The latest OPEC standoff that is keeping oil prices at lofty levels opens the door for investors to potentially profit from several oil-related stocks, according to Goldman Sachs energy analyst Neil Mehta.
Mehta outlined 10 oil stocks he is bullish on in a new piece of research on Tuesday: (1) Occidental Petroleum (OCY); (2) ExxonMobil (XOM); (3) Ovintiv (OVV); (4) Diamondback Energy (FANG); (5) ConocoPhillips (COP); (6) EQT Corporation (EQT); (7) Pioneer Natural Resources (PXD); (8) Devon Energy (DVN); (9) Hess (HES); and (10) Schlumberger (SLB).

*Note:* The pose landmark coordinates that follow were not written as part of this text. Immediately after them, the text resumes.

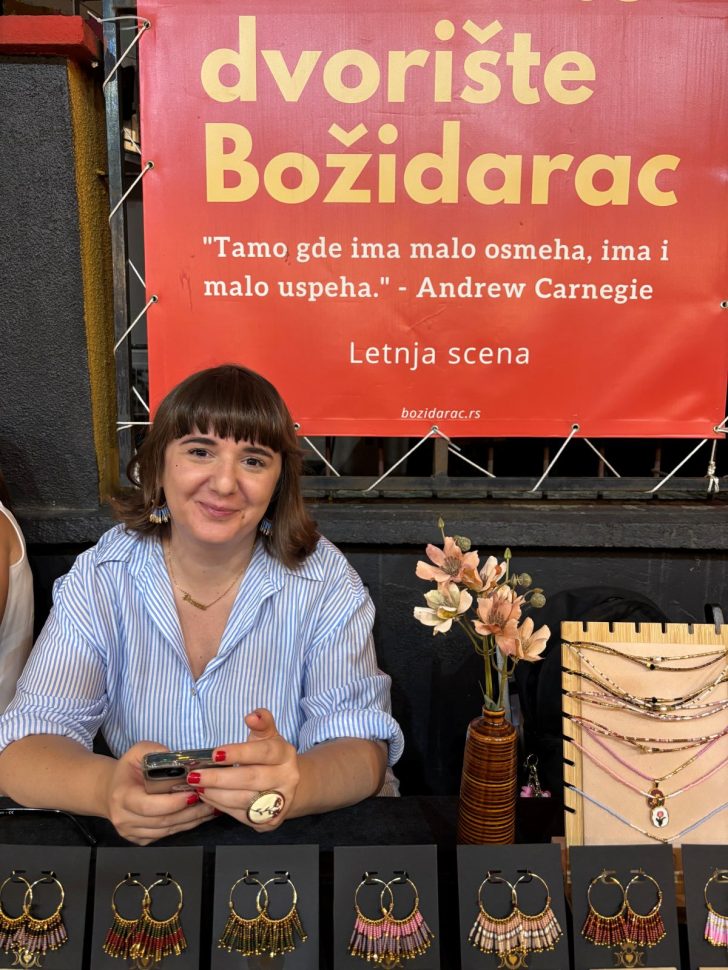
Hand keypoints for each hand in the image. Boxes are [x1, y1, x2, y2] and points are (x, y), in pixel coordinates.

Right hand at [104, 741, 215, 844]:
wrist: (109, 791)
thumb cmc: (127, 770)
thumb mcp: (137, 752)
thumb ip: (155, 750)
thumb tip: (177, 758)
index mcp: (122, 796)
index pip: (148, 806)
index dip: (172, 803)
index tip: (193, 793)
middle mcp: (124, 819)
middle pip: (161, 821)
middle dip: (189, 812)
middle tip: (209, 800)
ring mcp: (131, 833)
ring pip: (167, 832)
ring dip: (191, 821)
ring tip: (210, 808)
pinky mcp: (140, 840)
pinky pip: (166, 836)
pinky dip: (185, 826)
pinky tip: (200, 816)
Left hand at [190, 709, 299, 830]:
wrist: (287, 786)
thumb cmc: (270, 758)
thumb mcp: (267, 737)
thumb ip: (261, 723)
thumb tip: (252, 716)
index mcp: (286, 755)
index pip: (263, 752)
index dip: (239, 752)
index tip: (215, 753)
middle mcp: (287, 779)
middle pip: (251, 778)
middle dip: (220, 778)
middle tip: (195, 775)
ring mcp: (280, 802)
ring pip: (245, 800)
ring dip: (217, 794)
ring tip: (198, 787)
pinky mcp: (269, 821)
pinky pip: (242, 815)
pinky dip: (222, 807)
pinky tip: (208, 797)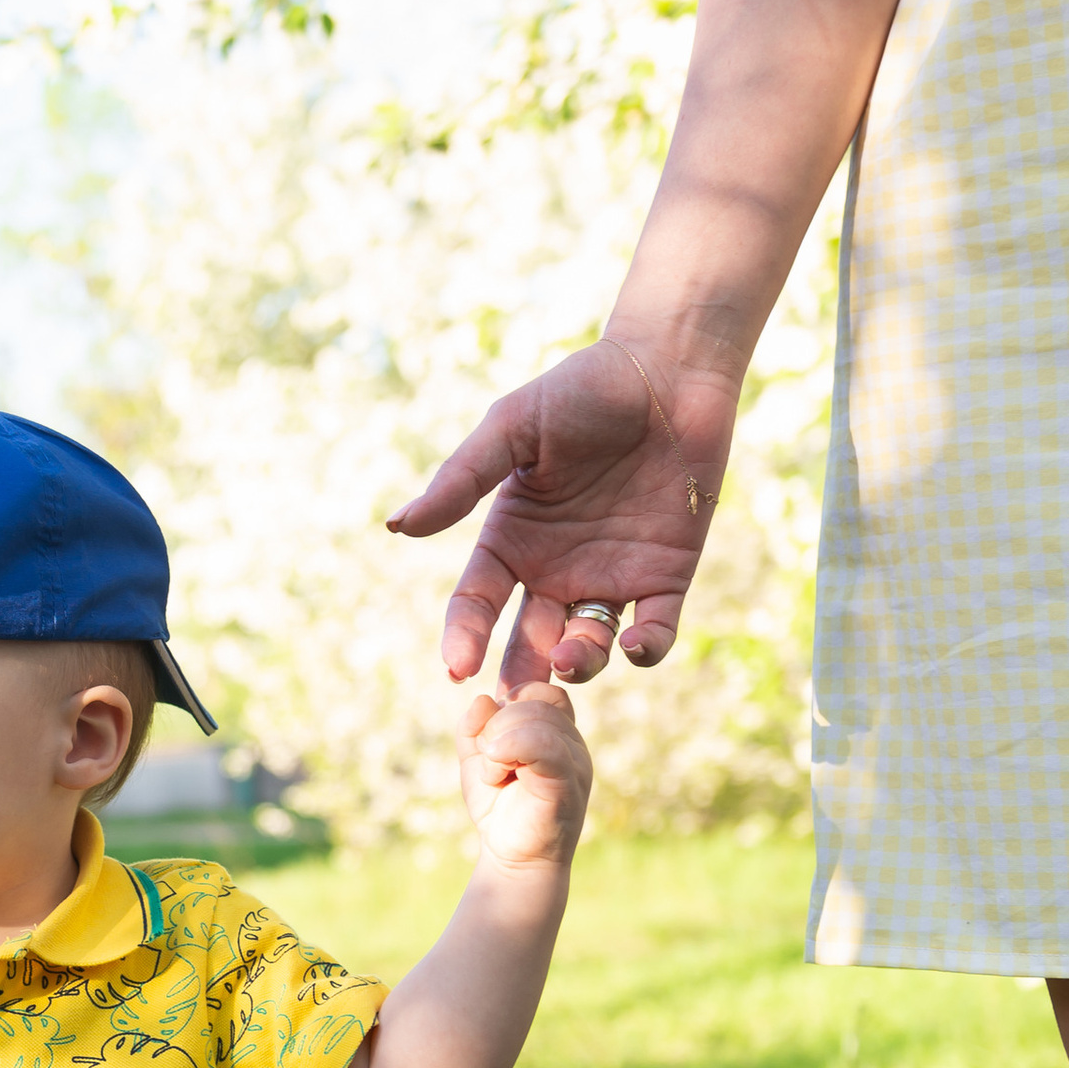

The analyst puts the 10 stocks into a few key investment themes:
Turnaround stories: OCY; XOM; OVV
M&A winners: FANG; COP; EQT; PXD; DVN
Company-specific stories: HES; SLB
“We project Brent will sustain $75-$80/b over the next 18 months in our financial models, enabling deleveraging and improved returns,” Mehta says of his underlying thesis on the aforementioned oil names.
Gains in the oil patch in recent months have been fueled by indications of strong demand amid economic rebounds meeting low levels of supply. The Energy Information Administration (EIA) reported that U.S. crude oil inventories fell by 6.7 million barrels for the week ended June 25.
More recently, oil prices have caught a bid from the tense standoff inside of OPEC. The UAE, Russia and Saudi Arabia continue to disagree on production increases.
“As negotiations continue, we estimate that most outcomes (1) still imply higher prices in coming months as the physical market tightens, (2) with higher OPEC production than the group discussed needed by the global oil market next year. Price volatility will likely rise, with the release of the August OSP the key next catalyst,” Mehta’s colleague Damien Courvalin wrote today in a separate research note.
OPEC’s problems are likely to be just added fuel to oil prices (and oil stocks) in coming months.
Bank of America commodities strategist Francisco Blanch said last week he sees a case for $100 a barrel oil next year.
“First, there is plenty of pent up mobility demand after an 18 month lockdown. Second, mass transit will lag, boosting private car usage for a prolonged period of time. Third, pre-pandemic studies show more remote work could result in more miles driven, as work-from-home turns into work-from-car. On the supply side, we expect government policy pressure in the U.S. and around the world to curb CapEx over coming quarters to meet Paris goals. Secondly, investors have become more vocal against energy sector spending for both financial and ESG reasons. Third, judicial pressures are rising to limit carbon dioxide emissions. In short, demand is poised to bounce back and supply may not fully keep up, placing OPEC in control of the oil market in 2022,” explained Blanch.